So instead of chasing the hype, Canadian investors should focus on small companies with sound fundamentals, a proven business model that scales, and strong leadership teams. These factors do not eliminate risk, but they can increase the chances of long-term returns.
With that context in mind, here are two top small-cap TSX stocks to buy now for 2026.
Top Small Cap Stocks #1: Hammond Power Solutions
Hammond power solutions (TSX:HPS.A) is an attractive small cap stock to buy now for 2026. The company specializes in dry transformers, power quality solutions and other magnetic products. These products are witnessing solid demand amid an ongoing push for electrification.
While Hammond Power shares have already delivered notable gains, the company’s underlying business momentum suggests there is still significant upside potential. Demand is driven by robust activity in fast-growing sectors such as renewable energy, critical infrastructure projects and energy distribution. This strength is reflected in Hammond’s order book, which is still large. By the end of the third quarter of 2025, the company reported a backlog that was 22.4% higher than the same period a year earlier, underscoring strong visibility into future revenue.

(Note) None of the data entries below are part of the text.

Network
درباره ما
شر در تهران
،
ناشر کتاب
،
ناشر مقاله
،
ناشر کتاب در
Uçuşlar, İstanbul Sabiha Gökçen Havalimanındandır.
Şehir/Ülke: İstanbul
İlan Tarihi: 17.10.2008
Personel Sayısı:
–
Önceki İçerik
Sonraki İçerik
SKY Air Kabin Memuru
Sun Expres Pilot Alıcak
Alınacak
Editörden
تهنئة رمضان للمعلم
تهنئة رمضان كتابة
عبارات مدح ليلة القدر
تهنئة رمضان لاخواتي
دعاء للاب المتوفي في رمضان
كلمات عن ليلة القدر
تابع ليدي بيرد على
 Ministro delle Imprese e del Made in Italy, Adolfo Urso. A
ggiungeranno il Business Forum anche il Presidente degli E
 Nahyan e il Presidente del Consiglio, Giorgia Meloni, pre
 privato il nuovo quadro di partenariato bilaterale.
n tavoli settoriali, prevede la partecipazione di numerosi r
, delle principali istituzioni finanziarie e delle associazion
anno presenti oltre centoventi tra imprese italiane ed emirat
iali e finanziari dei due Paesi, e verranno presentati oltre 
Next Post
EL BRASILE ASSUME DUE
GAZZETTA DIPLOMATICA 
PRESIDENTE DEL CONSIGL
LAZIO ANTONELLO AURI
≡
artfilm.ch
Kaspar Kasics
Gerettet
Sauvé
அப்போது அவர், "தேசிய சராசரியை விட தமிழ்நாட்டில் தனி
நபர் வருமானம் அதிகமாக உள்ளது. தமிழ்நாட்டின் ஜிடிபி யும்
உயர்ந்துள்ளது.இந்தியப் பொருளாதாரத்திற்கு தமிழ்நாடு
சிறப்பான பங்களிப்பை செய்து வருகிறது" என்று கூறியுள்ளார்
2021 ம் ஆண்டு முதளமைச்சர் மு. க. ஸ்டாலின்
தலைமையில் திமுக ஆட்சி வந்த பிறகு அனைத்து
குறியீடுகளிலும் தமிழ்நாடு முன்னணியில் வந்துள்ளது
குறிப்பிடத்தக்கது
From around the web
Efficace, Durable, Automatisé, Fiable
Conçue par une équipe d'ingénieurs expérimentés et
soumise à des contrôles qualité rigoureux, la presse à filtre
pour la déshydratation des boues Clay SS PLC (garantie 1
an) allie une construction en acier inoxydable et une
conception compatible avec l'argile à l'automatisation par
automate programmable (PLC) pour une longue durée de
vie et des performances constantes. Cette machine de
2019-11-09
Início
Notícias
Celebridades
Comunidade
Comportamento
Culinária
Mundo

Management commentary from the most recent quarter reflects a positive trend. Demand for data centers accelerated significantly, with the company securing substantial orders shortly after the end of the quarter. These new orders are expected to ship primarily in 2026.
Looking ahead, Hammond Power Solutions appears well positioned to benefit from the long-term electrification trends that are reshaping global energy and data infrastructure. In addition to organic growth, management continues to evaluate acquisition opportunities that could further increase scale and market reach.
Additionally, the company’s ongoing manufacturing initiatives and capital expansion efforts position the company well for sustainable growth, driven by rising electricity consumption and demand for digital infrastructure.
Top Small-Cap Stocks No. 2: 5N Plus
5N Plus (TSX:VNP) is an attractive small-cap stock to buy now for 2026 given its exposure to several high-growth industries. The company focuses on advanced semiconductors and performance materials with applications in the renewable energy infrastructure, space satellites, medical imaging, pharmaceutical and industrial markets. As these end markets continue to grow, demand for 5N Plus’ highly specialized products is likely to grow, supporting the financial sector.
This favorable demand backdrop has already translated into significant gains for the stock, and the outlook points to further upside potential in 2026. Growth is primarily driven by momentum in the Specialty Semiconductors segment, where demand from terrestrial renewable energy projects and space-based solar remains robust. A recently expanded supply agreement with a key strategic customer is expected to significantly increase volumes, with shipments expected to increase in the coming years. At the same time, the company is likely to benefit from a strong pipeline of space projects.
In addition, China’s leading position in high-purity materials outside China is becoming increasingly important as global customers seek secure, diversified and geopolitically resilient supply chains. This advantage strengthens the competitive position.
Overall, 5N Plus is an attractive small-cap stock to buy and hold for the long term.